In an interview, Maroulis said she was first approached about the project in 2018, the same year she had her first life-changing concussion that January. A wrestling partner’s mother was connected to director Dylan Mulick.

Maroulis agreed to the film in part to help spread mental health awareness in sports. Later, she cried while watching the 2020 HBO film, “The Weight of Gold,” on the mental health challenges that other Olympians faced, because it resonated with her so much.

“When you’re going through something, it sometimes gives you an anchor of hope to know that someone’s been through it before, and they’ve overcome it,” she said.

Maroulis’ comeback story hit a crossroads at the Olympic trials in April 2021, where the winner of a best-of-three finals series in each weight class made Team USA.

Maroulis won the opening match against Jenna Burkert, but then lost the second match. Statistically, a wrestler who loses the second match in a best-of-three series usually loses the third. But Maroulis pinned Burkert just 22 seconds into the rubber match to clinch the Olympic spot.

Shen then revealed that she tore an MCL two weeks earlier.

“They told me I would have to be in a brace for six weeks,” she said then. “I said, ‘I don’t have that. I have two and a half.’”

Maroulis said she later asked the director what would have happened if she didn’t make the team for Tokyo. She was told the film still have been done.

“He had mentioned this isn’t about a sports story or sports comeback story,” Maroulis said. “This is about a human story. And we’re using wrestling as the vehicle to tell this story of overcoming and healing and rediscovering oneself.”

Maroulis said she was told that, during filming, the project was pitched to the production company of actor Chris Pratt, who wrestled in high school in Washington. Pratt signed on as a producer.

“Wrestling has made an impact on his life, and so he wants to support these kinds of stories,” said Maroulis, who appeared at last month’s Santa Barbara Film Festival with Pratt.
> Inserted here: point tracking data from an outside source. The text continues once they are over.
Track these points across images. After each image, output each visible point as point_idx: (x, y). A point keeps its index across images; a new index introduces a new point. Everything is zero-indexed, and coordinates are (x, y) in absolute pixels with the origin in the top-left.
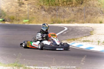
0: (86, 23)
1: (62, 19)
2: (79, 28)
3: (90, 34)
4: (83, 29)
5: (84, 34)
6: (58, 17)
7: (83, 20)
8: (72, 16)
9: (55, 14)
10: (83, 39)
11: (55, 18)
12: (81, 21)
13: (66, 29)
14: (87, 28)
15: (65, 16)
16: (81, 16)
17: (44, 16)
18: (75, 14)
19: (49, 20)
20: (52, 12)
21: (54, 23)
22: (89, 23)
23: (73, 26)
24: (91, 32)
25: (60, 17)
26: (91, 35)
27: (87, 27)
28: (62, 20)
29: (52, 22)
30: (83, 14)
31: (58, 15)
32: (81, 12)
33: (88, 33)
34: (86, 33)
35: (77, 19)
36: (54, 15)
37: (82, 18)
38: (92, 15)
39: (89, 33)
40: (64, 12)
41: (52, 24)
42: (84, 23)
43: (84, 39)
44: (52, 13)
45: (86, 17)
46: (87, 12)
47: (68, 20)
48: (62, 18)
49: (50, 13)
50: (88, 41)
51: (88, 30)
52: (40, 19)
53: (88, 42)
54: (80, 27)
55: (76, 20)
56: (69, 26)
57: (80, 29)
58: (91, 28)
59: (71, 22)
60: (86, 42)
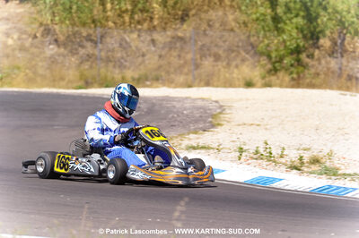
0: (199, 86)
1: (117, 71)
2: (175, 103)
3: (211, 122)
4: (187, 105)
5: (190, 122)
6: (103, 65)
7: (187, 74)
8: (152, 61)
9: (93, 55)
10: (186, 142)
11: (91, 67)
12: (181, 79)
14: (200, 103)
15: (126, 61)
16: (182, 62)
17: (53, 62)
18: (160, 56)
19: (72, 74)
20: (80, 49)
21: (87, 85)
22: (208, 84)
23: (155, 98)
24: (213, 116)
25: (111, 64)
26: (213, 126)
27: (203, 99)
28: (116, 76)
29: (81, 83)
30: (189, 56)
31: (101, 59)
32: (182, 48)
33: (205, 122)
34: (196, 121)
35: (168, 73)
36: (89, 56)
37: (186, 70)
38: (217, 58)
39: (208, 119)
40: (125, 48)
41: (80, 88)
42: (190, 86)
43: (190, 139)
44: (82, 51)
45: (197, 66)
46: (201, 49)
47: (136, 76)
48: (114, 67)
49: (73, 52)
50: (203, 148)
51: (204, 109)
52: (41, 71)
53: (203, 151)
54: (179, 101)
55: (163, 74)
57: (178, 105)
58: (217, 102)
59: (148, 83)
60: (198, 151)
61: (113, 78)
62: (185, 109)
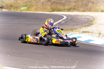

Pratt said he knew about Maroulis before learning about the film, which he said “needed a little help to get it over the finish line,” according to a public relations company promoting the film.

The film also highlights the rest of the six-woman U.S. Olympic wrestling team in Tokyo. Four of the six won a medal, including Tamyra Mensah-Stock‘s gold.

“I was excited to be part of, not just (Maroulis’) incredible story, but also helping to further advance wrestling and, in particular, female wrestling,” Pratt said, according to responses provided by the PR company from submitted questions. “To me, the most compelling part of Helen’s story is the example of what life looks like after a person wins a gold medal. The inevitable comedown, the trauma around her injuries, the PTSD, the drive to continue that is what makes her who she is.”

Maroulis, who now trains in Arizona, hopes to qualify for this year’s world championships and next year’s Olympics.

“I try to treat every Games as my last,” she said. “Now I’m leaning toward being done [after 2024], but never say never.”